The kind of eyes and smile I’d never have again. Not with all the heavy baggage I’d picked up during my time in France and Germany. Baggage I’d drag around with me until the day I finally keeled over and died—
“You know who we are, Lt Zahn?” asked one of the snowdrops.
“It’s Mr Zahn,” I said. “And sure, I’ve seen DIC insignia before.”
“All right then, Mr Zahn, do you know why we’re here?”
I didn’t answer right away. Instead, I opened my top desk drawer and took out a bottle of Pepto-Bismol. I unscrewed the cap and took a swig straight from the mouth, forcing the thick pink liquid down my throat.
“Peptic ulcer,” I said. “Sticks me like a hot poker about ten times a day.”
I shifted uncomfortably in my chair, trying to batten down the pain in my gut as I waited for the Bismosal to work, my sizeable stomach twisting awkwardly against the wooden arms of my chair. Looking at me, the two MPs probably thought I must be a real soft touch. Hell, when I was their age, I hadn’t even known that a man could get so fat without trying to.
But it wasn’t my weight that had slowed me down and aged me before my time. It was lack of sleep. Most nights I was up again a few hours after going to bed, and I didn’t always get back down before dawn. Nightmares, sometimes. But more often a suffocating feeling like if I stayed laying down I would stop breathing forever. It had started happening back in France, in ‘44, and had kept on going ever since then.
No surprise then that I just didn’t seem able to get along with people anymore. Not unless they were paying me, and even that was getting to be a struggle. Part of it was black moods and part of it was too little patience on my part. Or at least that’s what people said, since they never seemed to mind telling me what bad company I was to my face. I guess nobody much cares how hard they are on a fat man. A lot of them even act like they’re doing me a favor.
“I’d rather let you boys tell me why you’re here,” I said. Then I carefully folded my hands across my belly to keep them from visibly shaking. It was bad enough to be taking swigs of Pepto-Bismol at the sight of a pair of MPs. Much more of that, and they’d think it was a guilty conscience giving me heartburn.
“Mind if we sit?” I nodded at the two chairs on the other side of my desk, and they both stretched their legs out and kicked the chairs back easily as if to show off how well their bodies fit the design. “The fact is, we wanted to review some of your testimony regarding the unfortunate death of Sgt Leroy Sanborn—”
“Jesus Christ!” I said. I couldn’t help myself.
The MP paused and looked up at me with one raised eyebrow. “Is there a problem, Mr Zahn?”
I shook my head and tried to swallow my irritation. I didn’t totally succeed. “I gave that testimony fifteen years ago. How am I supposed to remember it all now?”
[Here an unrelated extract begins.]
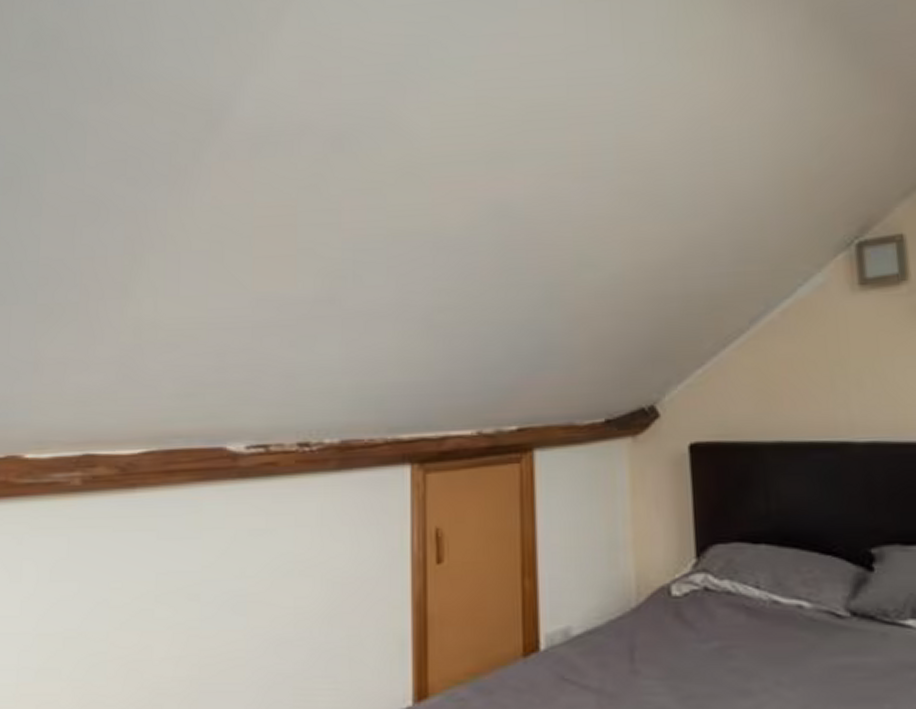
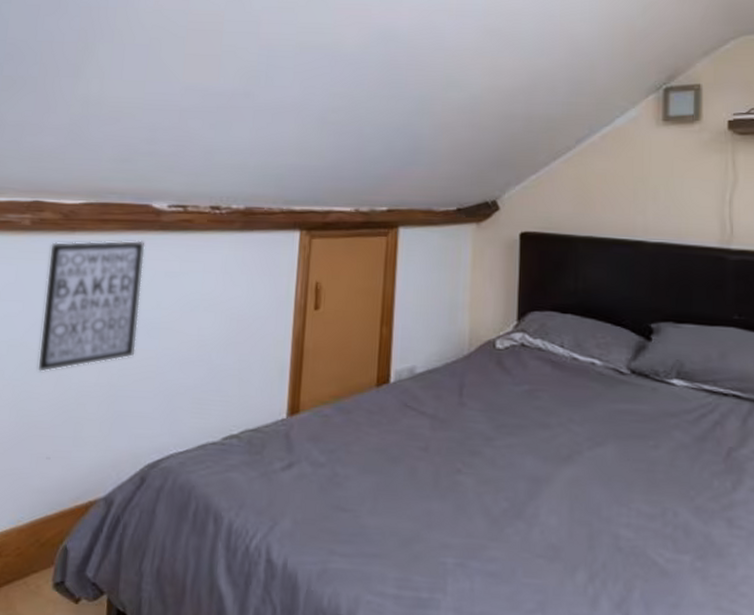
wall art: none [100,493,221,669] -> present [37,240,145,373]

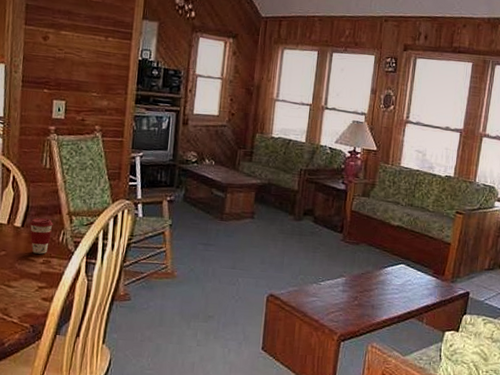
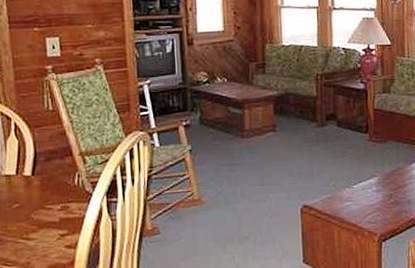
coffee cup: present [29,217,54,254] -> none [40,162,66,201]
Of course, I didn’t tell them that I had been looking at my own files from the investigation about a week earlier. As far as the official story went—the one that I had told to the military police back when it happened, and the one I intended to stick to now—I was better briefed on the details than I had been in ages.
I even had a solid guess why they had come to see me now, showing up out of the blue to dig up Sgt Sanborn’s old bones after all this time. It must have been Lucius Sanborn who had put them on to me. Sanborn’s son. A man who I hadn’t even known had existed until he had dropped into my office with no prior warning a few weeks ago.